Take Breaks for Better Efficiency

Human productivity is an important aspect of the modern world of business. This article is all about how businesspersons can become more productive when they take a break; as many as possible during work hours. Business energy efficiency is not only important for doing precision work but also for achieving a higher rate of efficiency.

1. Defining Productivity

Let’s define productivity first. Productivity can be defined in many different ways and one of the most popular quotes on productivity is by Paul Robin Krugman, a distinguished professor of economics and winner of the Nobel Memorial Prize in Economic Sciences. He says (The Age of Diminishing Expectations (1994)), “Productivity isn’t everything, but in the long run, it is almost everything. A country’s ability to improve its standard of living over time depends almost entirely on its ability to raise its output per worker.” Here note his emphasis on the individual worker.

According to Krugman, productivity is measurable and the metrics depend on the purpose.

2. Statistics on Taking Breaks

Invariably most industrial and business psychologists agree that pushing too hard does not necessarily improve productivity – taking a break often, on the other hand, is certain to bring about improvement though not everyone agrees on how many breaks or how frequently during working time. One thing on which everyone agrees is that taking a break away from a task that is defying a solution will help to find a solution later.

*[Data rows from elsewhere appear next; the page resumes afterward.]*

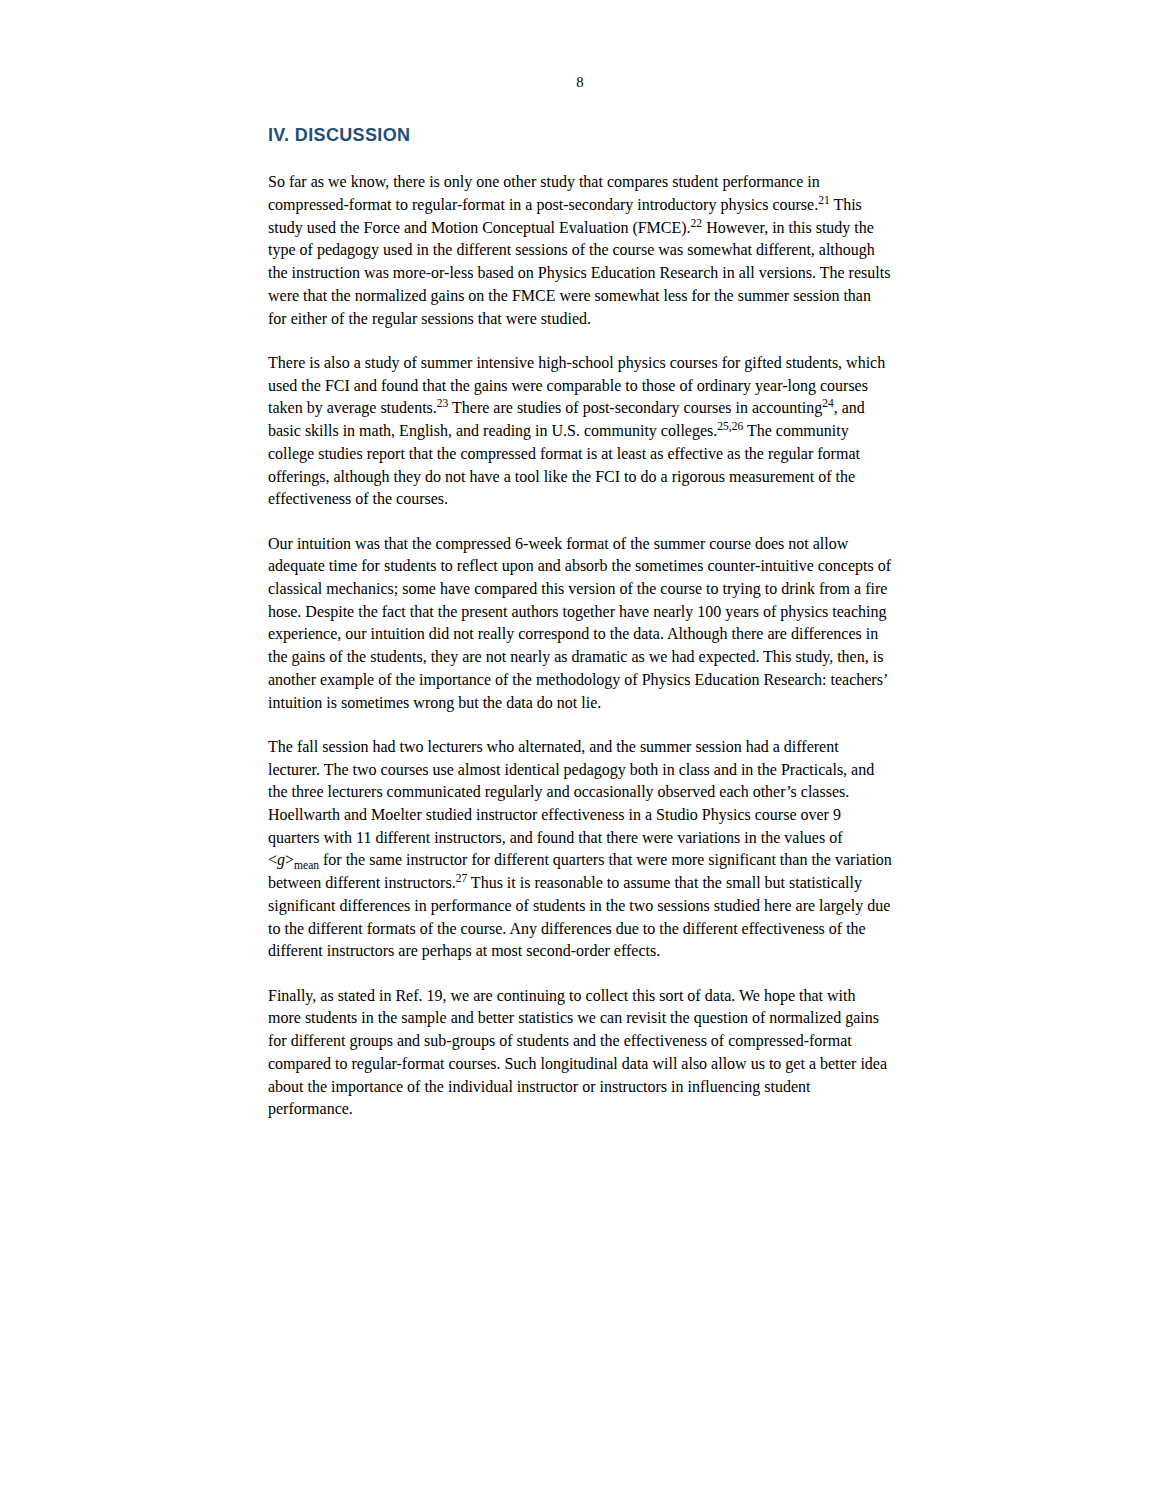8
IV. DISCUSSION
So far as we know, there is only one other study that compares student performance in compressed-format to regular-format in a post-secondary introductory physics course.21 This study used the Force and Motion Conceptual Evaluation (FMCE).22 However, in this study the type of pedagogy used in the different sessions of the course was somewhat different, although the instruction was more-or-less based on Physics Education Research in all versions. The results were that the normalized gains on the FMCE were somewhat less for the summer session than for either of the regular sessions that were studied.
There is also a study of summer intensive high-school physics courses for gifted students, which used the FCI and found that the gains were comparable to those of ordinary year-long courses taken by average students.23 There are studies of post-secondary courses in accounting24, and basic skills in math, English, and reading in U.S. community colleges.25,26 The community college studies report that the compressed format is at least as effective as the regular format offerings, although they do not have a tool like the FCI to do a rigorous measurement of the effectiveness of the courses.
Our intuition was that the compressed 6-week format of the summer course does not allow adequate time for students to reflect upon and absorb the sometimes counter-intuitive concepts of classical mechanics; some have compared this version of the course to trying to drink from a fire hose. Despite the fact that the present authors together have nearly 100 years of physics teaching experience, our intuition did not really correspond to the data. Although there are differences in the gains of the students, they are not nearly as dramatic as we had expected. This study, then, is another example of the importance of the methodology of Physics Education Research: teachers’ intuition is sometimes wrong but the data do not lie.
The fall session had two lecturers who alternated, and the summer session had a different lecturer. The two courses use almost identical pedagogy both in class and in the Practicals, and the three lecturers communicated regularly and occasionally observed each other’s classes. Hoellwarth and Moelter studied instructor effectiveness in a Studio Physics course over 9 quarters with 11 different instructors, and found that there were variations in the values of <g>mean for the same instructor for different quarters that were more significant than the variation between different instructors.27 Thus it is reasonable to assume that the small but statistically significant differences in performance of students in the two sessions studied here are largely due to the different formats of the course. Any differences due to the different effectiveness of the different instructors are perhaps at most second-order effects.
Finally, as stated in Ref. 19, we are continuing to collect this sort of data. We hope that with more students in the sample and better statistics we can revisit the question of normalized gains for different groups and sub-groups of students and the effectiveness of compressed-format compared to regular-format courses. Such longitudinal data will also allow us to get a better idea about the importance of the individual instructor or instructors in influencing student performance.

Here is some statistical information:

  1. Research has shown that sleep deprivation can affect office productivity. Researchers recommend that a midday break can help your brain to work better and in a more coordinated fashion.
  2. Whether employers like it or not, workers take time off for rest; most often than believed. These rests are in disguised forms – doing non-core activities that require less concentration.
  3. Researchers say that fatigue is controllable and can improve the networking hours of employees. They observe that: there was an improvement in productivity when the short breaks included stretching exercises.
  4. Here is one from neuroscientist Mark Waldman, a reputed scientist and author of many books on training the brain for happiness and improving productivity. He says, “The research has found that taking breaks during each hour to consciously relax, stretch, meditate, or do something pleasurable–even for 10 seconds–will reduce stress, enhance your awareness, and significantly boost your concentration and productivity.”

3. Taking Breaks – How Often?

The number of times an individual needs to take a break is a subjective issue and broadly it depends upon the activity. Many researchers are of the opinion that humans need a rest period every 90 minutes of work.

A few business development consultants recommend longer rest time but not always it’s affordable. Rest, according to business development consultants is not going to sleep but doing anything that does not work. Thus browsing on the computer is rest for someone who is working on machines but not for a computer programmer who is mostly glued to the monitor.

Here is what some professional business counselors/sleep experts/psychologists recommend:

  1. This is for those who work on computers. Do somebody movements like stretching your leg, back, neck, and hand muscles. If you can walk around, do it and if you can just get out of the office and walk on the road it is better still.
  2. For those who can’t leave their workplace, just shift from your work focus and start to do something different. You can read the daily newspaper or write a budget for your home or even talk to someone in your family. Virtually anything that does not work helps. The simple rule is it should not tax your brain.
  3. If you are the boss, call in your staff and discuss an idea that has been in your mind. But make sure that the meeting agenda is light and the discussion is casual.
  4. Try to clear out a few things not related to your work. You can, for example, clear those unwanted bills, ATM tabs, and bus tickets that have been lying around on your desk.